= Beginning of Section =

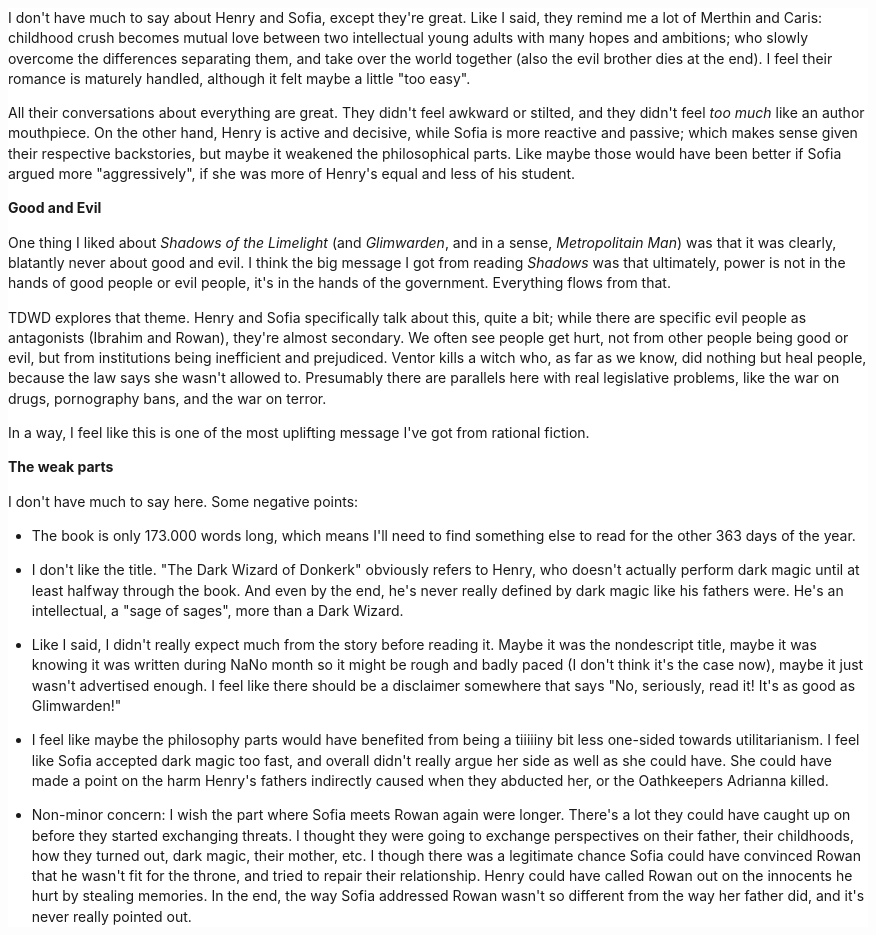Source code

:I don't have much to say about Henry and Sofia, except they're great. Like I said, they remind me a lot of Merthin and Caris: childhood crush becomes mutual love between two intellectual young adults with many hopes and ambitions; who slowly overcome the differences separating them, and take over the world together (also the evil brother dies at the end). I feel their romance is maturely handled, although it felt maybe a little "too easy".

All their conversations about everything are great. They didn't feel awkward or stilted, and they didn't feel *too much* like an author mouthpiece. On the other hand, Henry is active and decisive, while Sofia is more reactive and passive; which makes sense given their respective backstories, but maybe it weakened the philosophical parts. Like maybe those would have been better if Sofia argued more "aggressively", if she was more of Henry's equal and less of his student.

__Good and Evil__

One thing I liked about *Shadows of the Limelight* (and *Glimwarden*, and in a sense, *Metropolitain Man*) was that it was clearly, blatantly never about good and evil. I think the big message I got from reading *Shadows* was that ultimately, power is not in the hands of good people or evil people, it's in the hands of the government. Everything flows from that.

TDWD explores that theme. Henry and Sofia specifically talk about this, quite a bit; while there are specific evil people as antagonists (Ibrahim and Rowan), they're almost secondary. We often see people get hurt, not from other people being good or evil, but from institutions being inefficient and prejudiced. Ventor kills a witch who, as far as we know, did nothing but heal people, because the law says she wasn't allowed to. Presumably there are parallels here with real legislative problems, like the war on drugs, pornography bans, and the war on terror.

In a way, I feel like this is one of the most uplifting message I've got from rational fiction.

__The weak parts__

I don't have much to say here. Some negative points:

* The book is only 173.000 words long, which means I'll need to find something else to read for the other 363 days of the year.

* I don't like the title. "The Dark Wizard of Donkerk" obviously refers to Henry, who doesn't actually perform dark magic until at least halfway through the book. And even by the end, he's never really defined by dark magic like his fathers were. He's an intellectual, a "sage of sages", more than a Dark Wizard.

* Like I said, I didn't really expect much from the story before reading it. Maybe it was the nondescript title, maybe it was knowing it was written during NaNo month so it might be rough and badly paced (I don't think it's the case now), maybe it just wasn't advertised enough. I feel like there should be a disclaimer somewhere that says "No, seriously, read it! It's as good as Glimwarden!"

* I feel like maybe the philosophy parts would have benefited from being a tiiiiiny bit less one-sided towards utilitarianism. I feel like Sofia accepted dark magic too fast, and overall didn't really argue her side as well as she could have. She could have made a point on the harm Henry's fathers indirectly caused when they abducted her, or the Oathkeepers Adrianna killed.

* Non-minor concern: I wish the part where Sofia meets Rowan again were longer. There's a lot they could have caught up on before they started exchanging threats. I thought they were going to exchange perspectives on their father, their childhoods, how they turned out, dark magic, their mother, etc. I though there was a legitimate chance Sofia could have convinced Rowan that he wasn't fit for the throne, and tried to repair their relationship. Henry could have called Rowan out on the innocents he hurt by stealing memories. In the end, the way Sofia addressed Rowan wasn't so different from the way her father did, and it's never really pointed out.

= End of Section =

Work item: In the copy, include every record exactly and no pictures.

Answer box:
Source code

:I don't have much to say about Henry and Sofia, except they're great. Like I said, they remind me a lot of Merthin and Caris: childhood crush becomes mutual love between two intellectual young adults with many hopes and ambitions; who slowly overcome the differences separating them, and take over the world together (also the evil brother dies at the end). I feel their romance is maturely handled, although it felt maybe a little "too easy".

All their conversations about everything are great. They didn't feel awkward or stilted, and they didn't feel *too much* like an author mouthpiece. On the other hand, Henry is active and decisive, while Sofia is more reactive and passive; which makes sense given their respective backstories, but maybe it weakened the philosophical parts. Like maybe those would have been better if Sofia argued more "aggressively", if she was more of Henry's equal and less of his student.

__Good and Evil__

One thing I liked about *Shadows of the Limelight* (and *Glimwarden*, and in a sense, *Metropolitain Man*) was that it was clearly, blatantly never about good and evil. I think the big message I got from reading *Shadows* was that ultimately, power is not in the hands of good people or evil people, it's in the hands of the government. Everything flows from that.

TDWD explores that theme. Henry and Sofia specifically talk about this, quite a bit; while there are specific evil people as antagonists (Ibrahim and Rowan), they're almost secondary. We often see people get hurt, not from other people being good or evil, but from institutions being inefficient and prejudiced. Ventor kills a witch who, as far as we know, did nothing but heal people, because the law says she wasn't allowed to. Presumably there are parallels here with real legislative problems, like the war on drugs, pornography bans, and the war on terror.

In a way, I feel like this is one of the most uplifting message I've got from rational fiction.

__The weak parts__

I don't have much to say here. Some negative points:

* The book is only 173.000 words long, which means I'll need to find something else to read for the other 363 days of the year.

* I don't like the title. "The Dark Wizard of Donkerk" obviously refers to Henry, who doesn't actually perform dark magic until at least halfway through the book. And even by the end, he's never really defined by dark magic like his fathers were. He's an intellectual, a "sage of sages", more than a Dark Wizard.

* Like I said, I didn't really expect much from the story before reading it. Maybe it was the nondescript title, maybe it was knowing it was written during NaNo month so it might be rough and badly paced (I don't think it's the case now), maybe it just wasn't advertised enough. I feel like there should be a disclaimer somewhere that says "No, seriously, read it! It's as good as Glimwarden!"

* I feel like maybe the philosophy parts would have benefited from being a tiiiiiny bit less one-sided towards utilitarianism. I feel like Sofia accepted dark magic too fast, and overall didn't really argue her side as well as she could have. She could have made a point on the harm Henry's fathers indirectly caused when they abducted her, or the Oathkeepers Adrianna killed.

* Non-minor concern: I wish the part where Sofia meets Rowan again were longer. There's a lot they could have caught up on before they started exchanging threats. I thought they were going to exchange perspectives on their father, their childhoods, how they turned out, dark magic, their mother, etc. I though there was a legitimate chance Sofia could have convinced Rowan that he wasn't fit for the throne, and tried to repair their relationship. Henry could have called Rowan out on the innocents he hurt by stealing memories. In the end, the way Sofia addressed Rowan wasn't so different from the way her father did, and it's never really pointed out.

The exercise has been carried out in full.